The Plzen authorities could have banned a rightist extremists’ march through the town that is scheduled for January 19 and is perceived by Jews as an insult to the memory of the Holocaust victims, League Against Anti-Semitism (LPA) spokeswoman Vera Tydlitatova said today.

She pointed out that the permission was the result of a mistake made by an individual.

The neo-Nazis announced two marches in Plzen, centre of west Bohemia, for January. Though the authorities banned a march scheduled for January 26 they issued a permit for another one scheduled for January 19.

"It was a mistake by an employee who played possum and before the rest learnt what is going on the three-day legal deadline expired," Tydlitatova said.

The authorities of the Plzen central district that dealt with the application had three days to make a decision after the extremists announced their plan.

"It is evident that the authorities failed to sufficiently assess the application. The question is whether the ban would immediately follow if they had properly assessed it. But it would certainly provoke attention," chairman of the Federation of Jewish Communities Jiri Danicek told CTK.

The LPA will stage a commemorative ceremony outside Plzen’s Great Synagogue on the day of the planned neo-Nazi march on January 19.

Tydlitatova said she did not expect any clashes because she was confident that the police would ensure security of all participants during the demonstration.

Vaclav Bures, the organiser of the march, announced it to the authorities as a Protest march for the freedom of speech as a reaction to the November police intervention against the planned neo-Nazi march through Prague’s Jewish Quarter frustrated by the police.

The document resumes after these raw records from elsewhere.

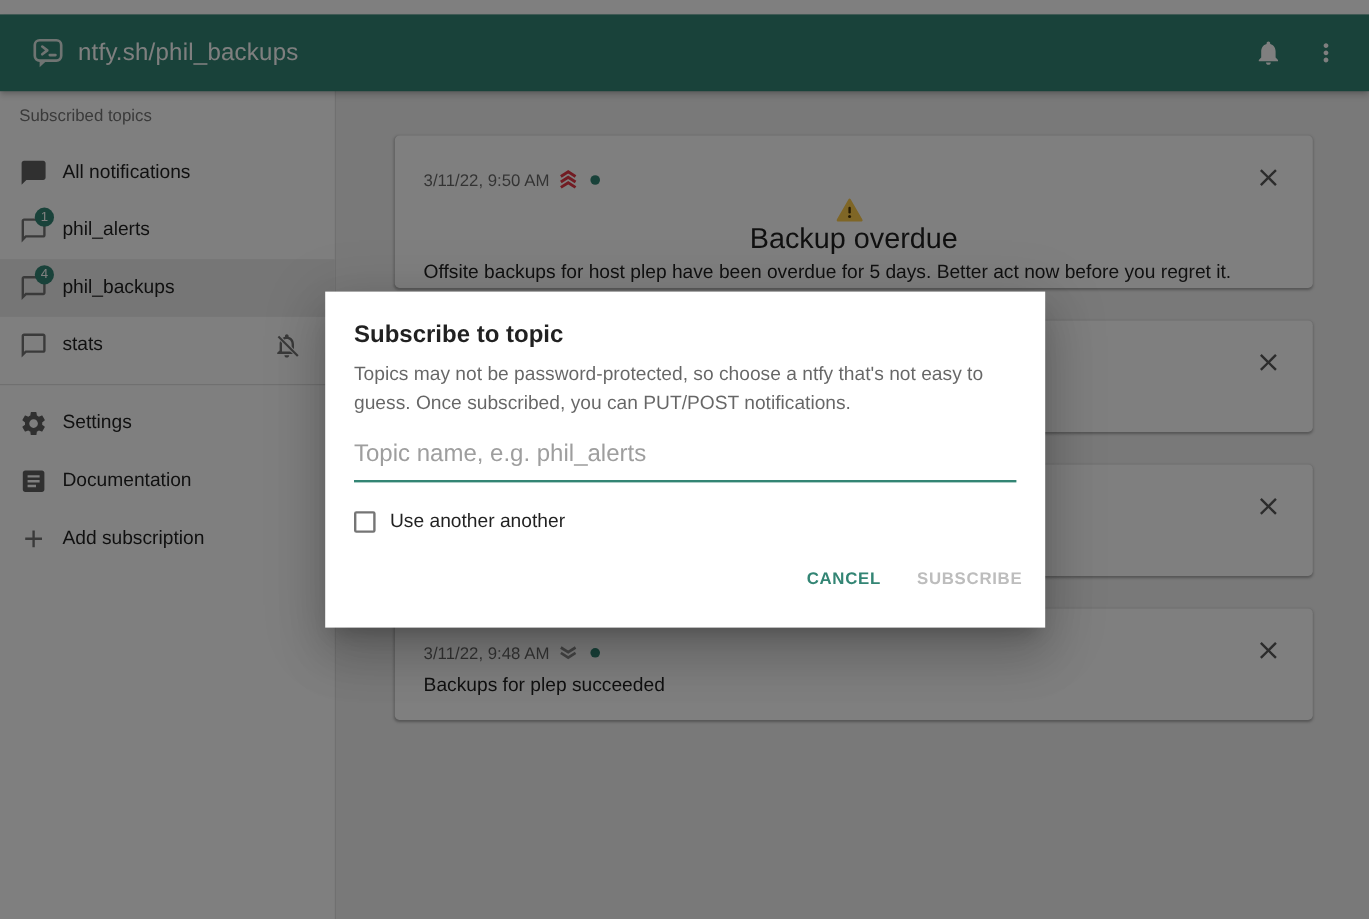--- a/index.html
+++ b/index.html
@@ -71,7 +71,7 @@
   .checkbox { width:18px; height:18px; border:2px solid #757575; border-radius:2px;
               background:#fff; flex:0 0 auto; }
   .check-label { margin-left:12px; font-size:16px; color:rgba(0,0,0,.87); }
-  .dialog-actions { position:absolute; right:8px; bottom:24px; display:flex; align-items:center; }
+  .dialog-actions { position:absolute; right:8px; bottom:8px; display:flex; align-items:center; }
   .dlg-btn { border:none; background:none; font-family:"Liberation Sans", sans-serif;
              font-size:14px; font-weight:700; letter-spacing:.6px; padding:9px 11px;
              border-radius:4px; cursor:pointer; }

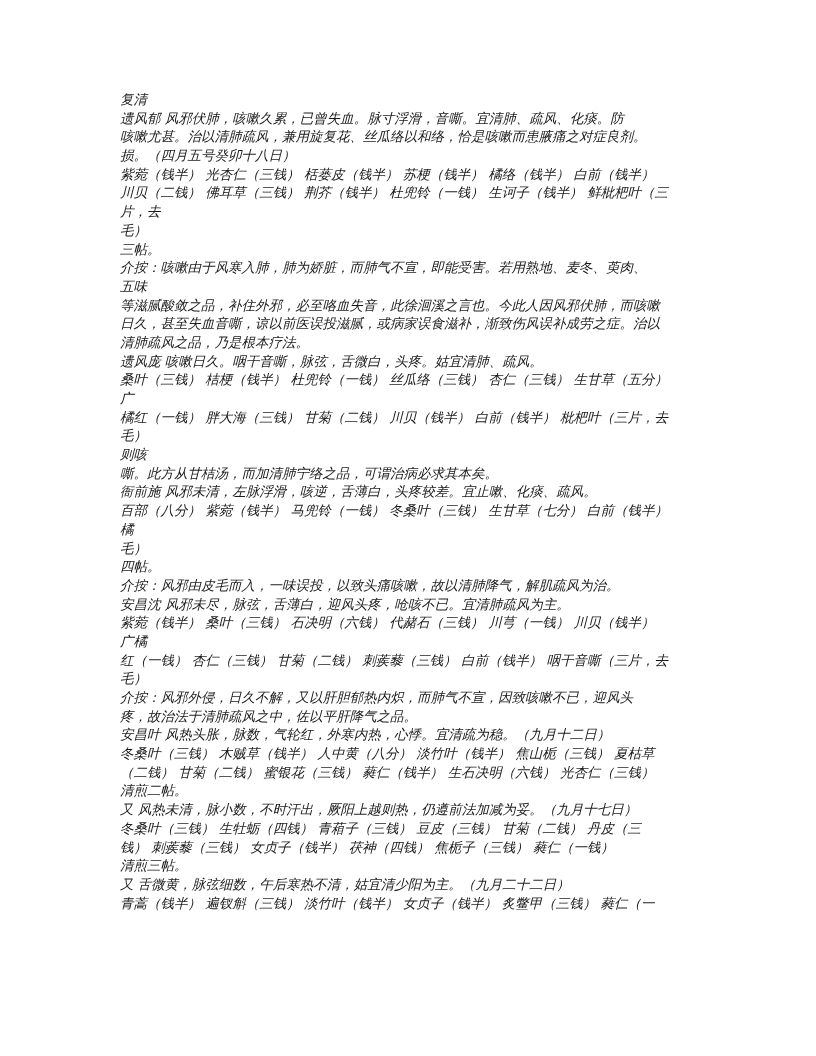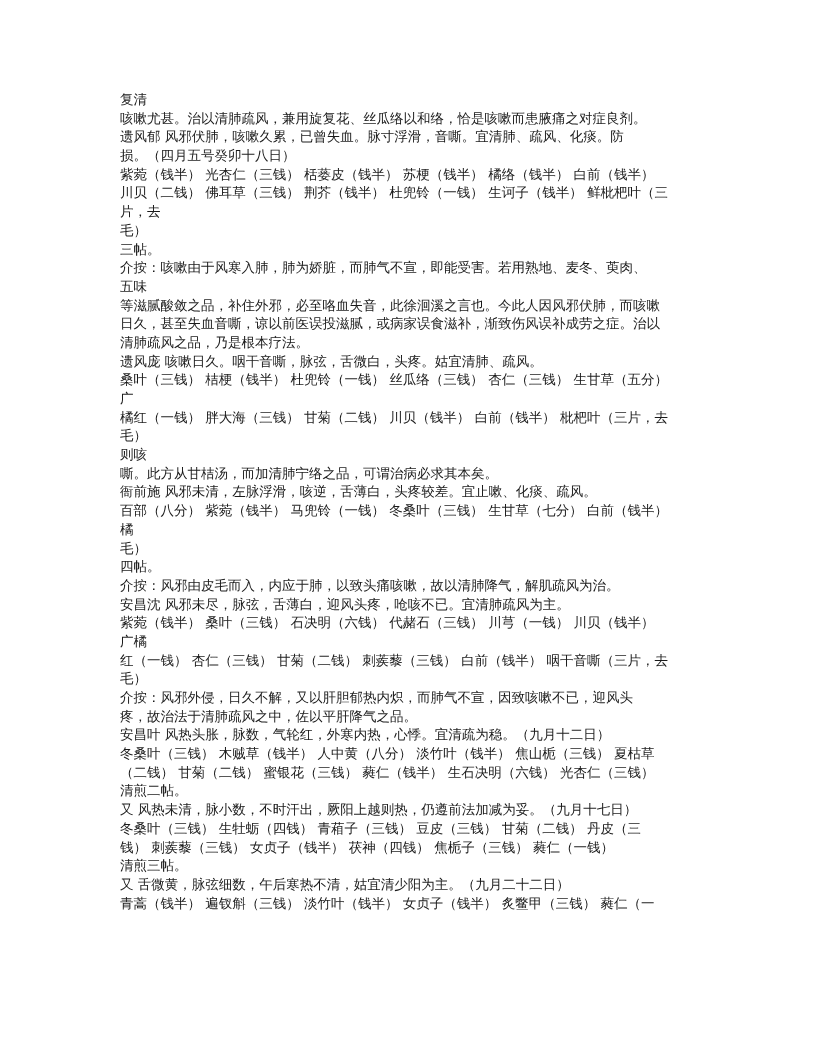--- a/index.html
+++ b/index.html
@@ -22,6 +22,7 @@
       font-size: 13.5px;
       line-height: 18.7px;
       color: #1a1a1a;
+      font-style: italic;
     }
     .line {
       display: block;

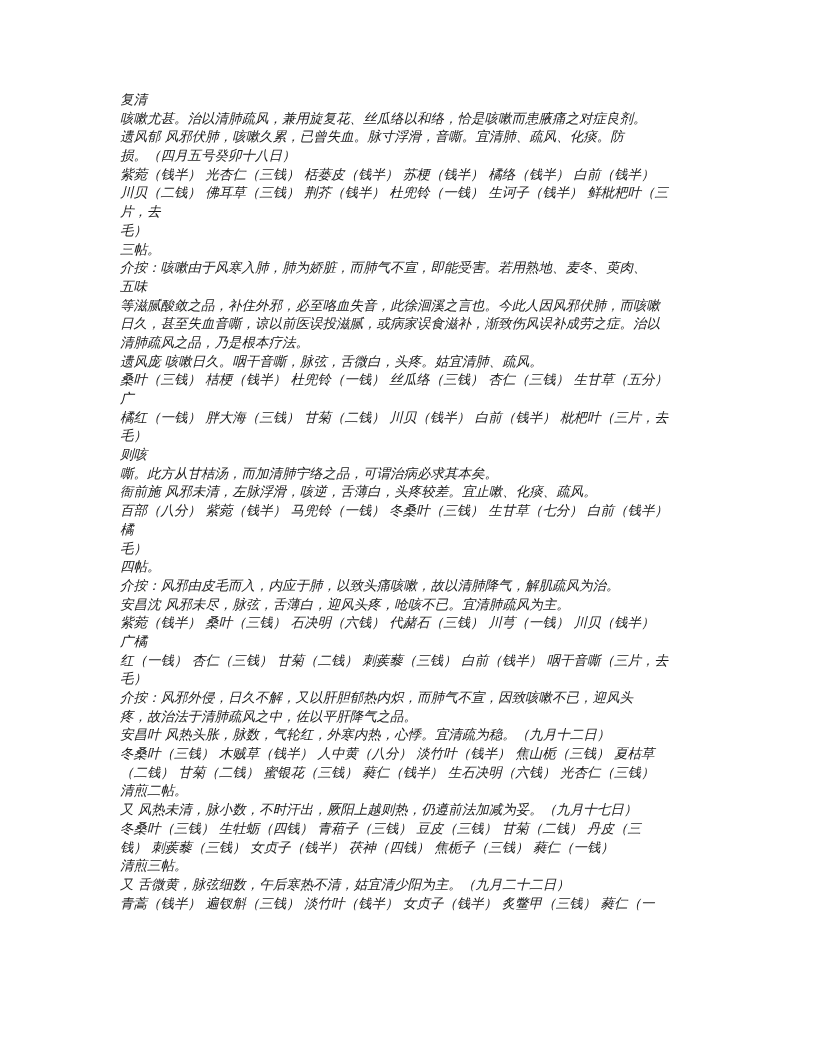--- a/index.html
+++ b/index.html
@@ -36,8 +36,8 @@
 
 <div class="page">
   <span class="line">复清</span>
+  <span class="line">遗风郁 风邪伏肺，咳嗽久累，已曾失血。脉寸浮滑，音嘶。宜清肺、疏风、化痰。防</span>
   <span class="line">咳嗽尤甚。治以清肺疏风，兼用旋复花、丝瓜络以和络，恰是咳嗽而患腋痛之对症良剂。</span>
-  <span class="line">遗风郁 风邪伏肺，咳嗽久累，已曾失血。脉寸浮滑，音嘶。宜清肺、疏风、化痰。防</span>
   <span class="line">损。（四月五号癸卯十八日）</span>
   <span class="line">紫菀（钱半） 光杏仁（三钱） 栝蒌皮（钱半） 苏梗（钱半） 橘络（钱半） 白前（钱半）</span>
   <span class="line">川贝（二钱） 佛耳草（三钱） 荆芥（钱半） 杜兜铃（一钱） 生诃子（钱半） 鲜枇杷叶（三</span>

The Prague neo-Nazis wanted to stage the march on November 10, the anniversary day of Kristallnacht, the 1938 anti-Jew pogrom in Nazi Germany.

Danicek said, however, the real goal of the January march in Plzen was to ridicule the victims of the Holocaust and the people who survived the Nazi massacre.

He said the date of the event – January 19 – is connected with the first transport of Jews from Plzen to the Terezin (Theresienstadt) concentration camp, north Bohemia, that was dispatched on January 18, 1942.
Out of 2605 Jews on the transport only 112 survived the war.

The organisers of the march announced the participation of some 150 radicals but the actual number of participants is expected to be higher and they will probably be armed.

Radicals from Germany are also expected in Plzen since they called for the participation in the march on their website.